Natural gas companies haven’t set real standards for drilling in the Marcellus Shale
The Marcellus Shale Coalition, representing nearly 40 U.S. and foreign gas and oil companies, announced with great fanfare its seven “guiding principles” in October.
To date, neither Kathryn Klaber, president of the coalition, nor former Gov. Tom Ridge, paid adviser and spokesman for the coalition, can explain what specifically the shale gas industry will do to fulfill its guiding principles.
This is significant for the industry coalition, headquartered in Canonsburg, because the drilling technique it advocates — high-volume, slickwater hydraulic fracturing — is highly controversial, and rightly so.
I’ve been met by silence when I have repeatedly posed the question: What will the shale-gas industry do to implement its principles?
In particular, the Marcellus coalition’s second guiding principle states: “We implement state-of-the-art environmental protection across our operations.”
Excellent. But what does it mean?
Does it mean the coalition instructs or requires its members to:
• Employ the latest emissions technology at hydraulic fracturing gas-well sites?
• Use a closed-loop system to eliminate plastic-lined holding pits, trenches or ponds for liquid drilling waste?
• Install vapor-recovery units on condensate tanks to reduce or eliminate emissions of volatile organic compounds?
• Use zero-emission glycol dehydration units?
• Use pneumatic no-bleed valves to prevent fugitive emissions (which can’t be seen with the naked eye, but which can be seen with an infrared camera)?
• Recycle flowback frack water to reduce the amount of fresh water used in hydraulic fracturing?
Mr. Ridge and Ms. Klaber have not answered these questions yet they tout their “guiding principles” to the press and public across Pennsylvania.
In one recent op-ed column, Mr. Ridge stated: “On Sept. 30, I joined with the leadership of the Marcellus Shale Coalition as we made a pledge to all Pennsylvanians when we released our ‘Guiding Principles: Our Commitment to the Community.’ It is under these principles that the shale gas industry will operate and ultimately be judged in Pennsylvania.”
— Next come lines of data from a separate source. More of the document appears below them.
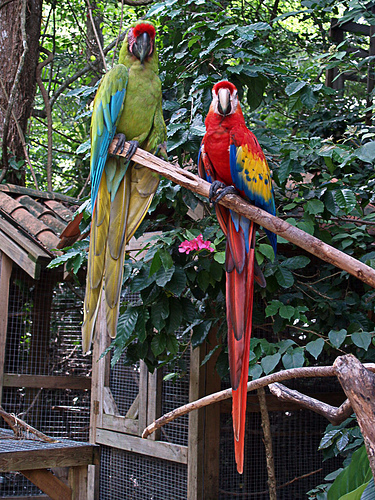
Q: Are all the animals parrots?
A: Yes, all the animals are parrots.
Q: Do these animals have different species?
A: No, all the animals are parrots.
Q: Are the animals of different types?
A: No, all the animals are parrots.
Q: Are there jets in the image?
A: No, there are no jets.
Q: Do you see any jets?
A: No, there are no jets.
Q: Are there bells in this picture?
A: No, there are no bells.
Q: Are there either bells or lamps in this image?
A: No, there are no bells or lamps.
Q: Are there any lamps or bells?
A: No, there are no bells or lamps.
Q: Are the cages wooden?
A: Yes, the cages are wooden.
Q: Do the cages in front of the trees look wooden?
A: Yes, the cages are wooden.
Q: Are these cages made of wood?
A: Yes, the cages are made of wood.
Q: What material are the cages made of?
A: The cages are made of wood.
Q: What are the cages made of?
A: The cages are made of wood.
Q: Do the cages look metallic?
A: No, the cages are wooden.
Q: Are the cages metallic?
A: No, the cages are wooden.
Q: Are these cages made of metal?
A: No, the cages are made of wood.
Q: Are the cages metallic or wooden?
A: The cages are wooden.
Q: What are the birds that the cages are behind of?
A: The birds are parrots.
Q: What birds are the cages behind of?
A: The cages are behind the parrots.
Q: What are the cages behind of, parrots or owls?
A: The cages are behind parrots.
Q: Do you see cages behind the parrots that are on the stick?
A: Yes, there are cages behind the parrots.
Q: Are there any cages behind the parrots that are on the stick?
A: Yes, there are cages behind the parrots.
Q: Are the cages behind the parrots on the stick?
A: Yes, the cages are behind the parrots.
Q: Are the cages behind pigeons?
A: No, the cages are behind the parrots.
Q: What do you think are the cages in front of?
A: The cages are in front of the trees.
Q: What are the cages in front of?
A: The cages are in front of the trees.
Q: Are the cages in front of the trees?
A: Yes, the cages are in front of the trees.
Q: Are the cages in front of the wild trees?
A: Yes, the cages are in front of the trees.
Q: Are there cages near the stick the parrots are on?
A: Yes, there are cages near the stick.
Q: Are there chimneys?
A: No, there are no chimneys.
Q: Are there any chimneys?
A: No, there are no chimneys.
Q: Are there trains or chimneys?
A: No, there are no chimneys or trains.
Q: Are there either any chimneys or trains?
A: No, there are no chimneys or trains.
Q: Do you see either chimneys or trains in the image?
A: No, there are no chimneys or trains.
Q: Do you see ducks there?
A: No, there are no ducks.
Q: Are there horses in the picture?
A: No, there are no horses.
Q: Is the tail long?
A: Yes, the tail is long.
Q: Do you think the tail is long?
A: Yes, the tail is long.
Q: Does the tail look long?
A: Yes, the tail is long.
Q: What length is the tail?
A: The tail is long.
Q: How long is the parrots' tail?
A: The tail is long.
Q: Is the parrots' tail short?
A: No, the tail is long.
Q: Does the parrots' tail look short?
A: No, the tail is long.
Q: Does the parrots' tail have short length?
A: No, the tail is long.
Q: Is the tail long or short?
A: The tail is long.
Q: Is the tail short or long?
A: The tail is long.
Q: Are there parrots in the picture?
A: Yes, there is a parrot.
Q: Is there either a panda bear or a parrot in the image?
A: Yes, there is a parrot.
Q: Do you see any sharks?
A: No, there are no sharks.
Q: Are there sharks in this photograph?
A: No, there are no sharks.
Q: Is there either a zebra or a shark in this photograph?
A: No, there are no sharks or zebras.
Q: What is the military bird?
A: The bird is a parrot.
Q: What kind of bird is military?
A: The bird is a parrot.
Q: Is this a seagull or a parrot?
A: This is a parrot.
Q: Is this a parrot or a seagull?
A: This is a parrot.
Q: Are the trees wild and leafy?
A: Yes, the trees are wild and leafy.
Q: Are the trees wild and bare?
A: No, the trees are wild but leafy.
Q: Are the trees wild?
A: Yes, the trees are wild.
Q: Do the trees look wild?
A: Yes, the trees are wild.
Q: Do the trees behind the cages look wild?
A: Yes, the trees are wild.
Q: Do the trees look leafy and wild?
A: Yes, the trees are leafy and wild.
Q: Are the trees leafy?
A: Yes, the trees are leafy.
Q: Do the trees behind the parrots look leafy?
A: Yes, the trees are leafy.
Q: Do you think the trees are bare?
A: No, the trees are leafy.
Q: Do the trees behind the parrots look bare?
A: No, the trees are leafy.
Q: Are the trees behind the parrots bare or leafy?
A: The trees are leafy.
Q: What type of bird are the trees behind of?
A: The trees are behind the parrots.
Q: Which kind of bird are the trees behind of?
A: The trees are behind the parrots.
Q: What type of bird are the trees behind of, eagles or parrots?
A: The trees are behind parrots.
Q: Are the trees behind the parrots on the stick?
A: Yes, the trees are behind the parrots.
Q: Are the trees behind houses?
A: No, the trees are behind the parrots.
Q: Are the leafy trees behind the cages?
A: Yes, the trees are behind the cages.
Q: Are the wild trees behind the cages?
A: Yes, the trees are behind the cages.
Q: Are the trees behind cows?
A: No, the trees are behind the cages.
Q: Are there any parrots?
A: Yes, there are parrots.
Ms. Klaber also is on the record in an interview with The Wall Street Journal: “We want to be first and foremost safe and considerate of the communities we operate in.”
To underscore industry’s commitment to these principles, the coalition states: “We recognize that to succeed in business, we not only embrace these principles, we live by them each and every day. This will be our legacy.”
All of this sounds great, but without a commitment to specific actions, such as implementing the latest emissions technology at the well pad, guiding principles are merely guiding platitudes. And it won’t take long for property owners, the public and elected officials to figure this out.
“State-of-the-art” environmental protection should be just that. And the phrase “we implement” is present tense. But why are the folks who say they “not only embrace these principles, [they] live by them each and every day” silent on what their principles mean in practice?